- Work instruction
Please put the lines of the material, starting at the line containing "2026 Toyota Tacoma" and ending at the last line of the material, into a JSON list of strings with one string per line. Leave out any blank lines.

- Task inputs
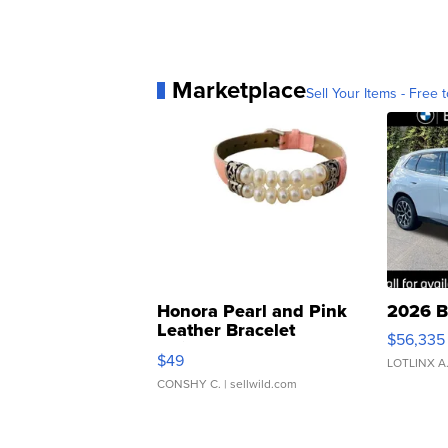
Marketplace
Sell Your Items - Free t
Honora Pearl and Pink
2026 B
Leather Bracelet
$56,335
Adjustable Buckle Clo...
$49
LOTLINX A
CONSHY C.
| sellwild.com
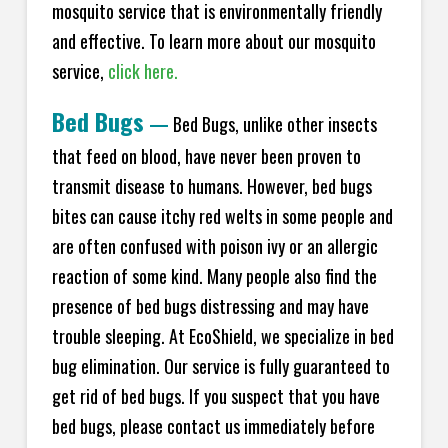
mosquito service that is environmentally friendly
and effective. To learn more about our mosquito
service,
click here.
Bed Bugs
—
Bed Bugs, unlike other insects
that feed on blood, have never been proven to
transmit disease to humans. However, bed bugs
bites can cause itchy red welts in some people and
are often confused with poison ivy or an allergic
reaction of some kind. Many people also find the
presence of bed bugs distressing and may have
trouble sleeping. At EcoShield, we specialize in bed
bug elimination. Our service is fully guaranteed to
get rid of bed bugs. If you suspect that you have
bed bugs, please contact us immediately before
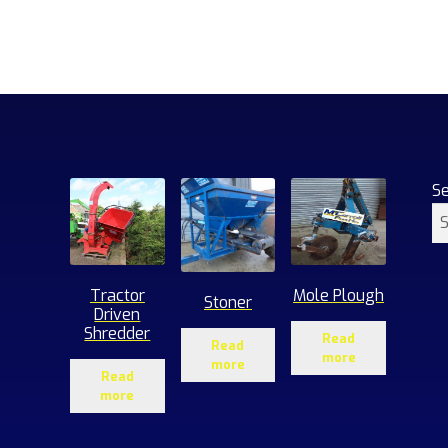
S
Tractor
Mole Plough
Stoner
Driven
Shredder
Read
Read
more
more
Read
more
1
roducts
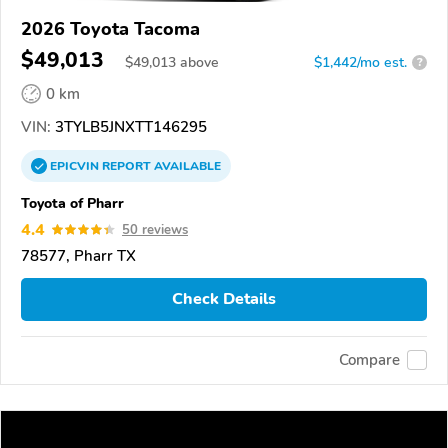
2026 Toyota Tacoma
$49,013
$
49,013
above
$1,442/mo est.
?
0 km
VIN:
3TYLB5JNXTT146295
EPICVIN
REPORT
AVAILABLE
Toyota of Pharr
4.4
50 reviews
78577, Pharr TX
Check Details
Compare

- Task result
[
  "2026 Toyota Tacoma",
  "$49,013",
  "$",
  "49,013",
  "above",
  "$1,442/mo est.",
  "?",
  "0 km",
  "VIN:",
  "3TYLB5JNXTT146295",
  "EPICVIN",
  "REPORT",
  "AVAILABLE",
  "Toyota of Pharr",
  "4.4",
  "50 reviews",
  "78577, Pharr TX",
  "Check Details",
  "Compare"
]